As described in Hardware Multithreading, a GPU multiprocessor relies on thread-level parallelism to maximize utilization of its functional units. Utilization is therefore directly linked to the number of resident warps.

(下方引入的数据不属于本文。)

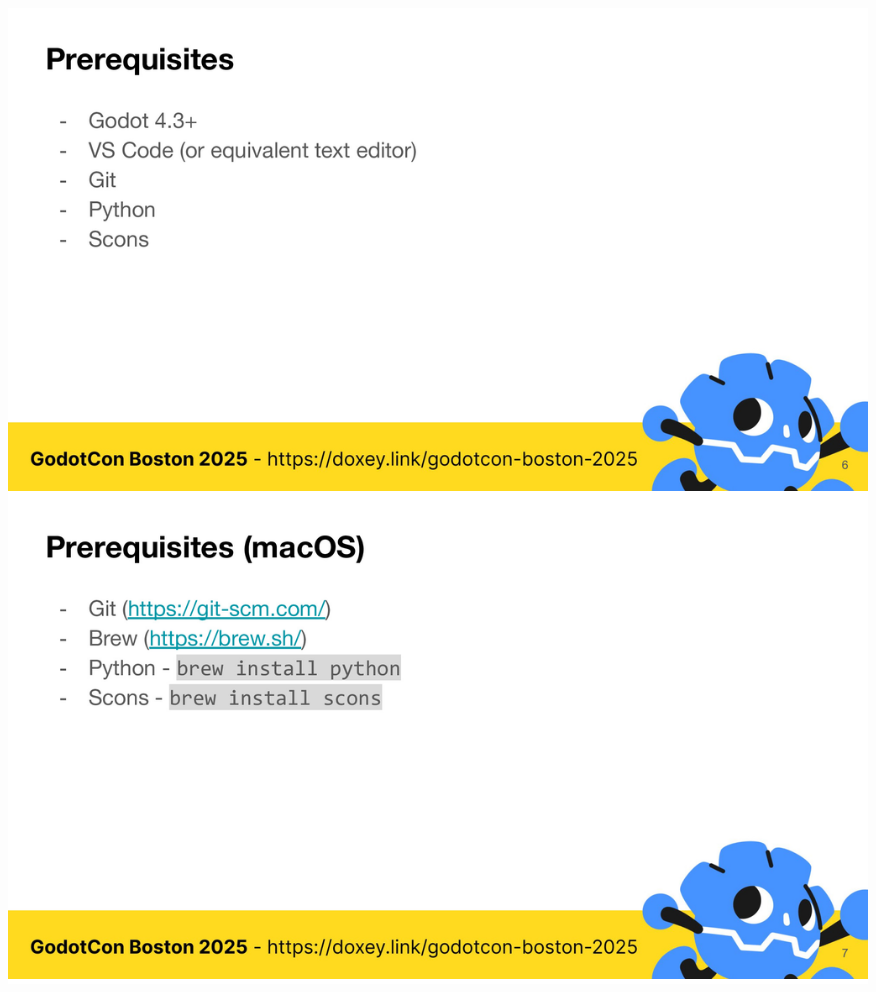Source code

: <a href="#6" name="6">
  <img src="/images/talks/building-a-godot-plugin-with-gdextension/slide-6.jpg" />
</a>

<a href="#7" name="7">
  <img src="/images/talks/building-a-godot-plugin-with-gdextension/slide-7.jpg" />
</a>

如同在前面的Hardware Multithreads章节的说法,GPU的SM依赖于TLP并行(也就是很多线程一起执行)来充分利用它的(SM的)各种功能单元。因此各种功能单元的利用度直接和上面的驻留线程/warps数量相关。 这个说法多少可以参考的。因为每个周期,SM的1个或者多个scheduler,总是从这些驻留的warps中,选取1个或者多个处于就绪状态的,从中挑选出来1条到2条指令,发射给对应的SM里面的功能单元。而驻留的warps越多,这种找到能发射指令/执行指令的机会越多。也越有利于各种功能单元的性能发挥。因此这是为何说, “各种功能单元的利用度直接和上面的驻留线程/warps数量相关。”。 这种暴力硬堆线程,堆warps的方式,是目前的GPU上并行执行的主力方式。(本章节后面说明了另外一种方式)。 为何必须必须要堆这么多的线程在1个SM上?为何人家CPU的一个核心(还记得之前的说法,大致从级别上说,CPU的核心和GPU的SM是平级的么)只需要一个线程就够了?顶多2个线程。GPU的却需要这么多的多?这是因为GPU设计的时候是为了“最大吞吐率”,而CPU设计的时候是为了“最小延迟”。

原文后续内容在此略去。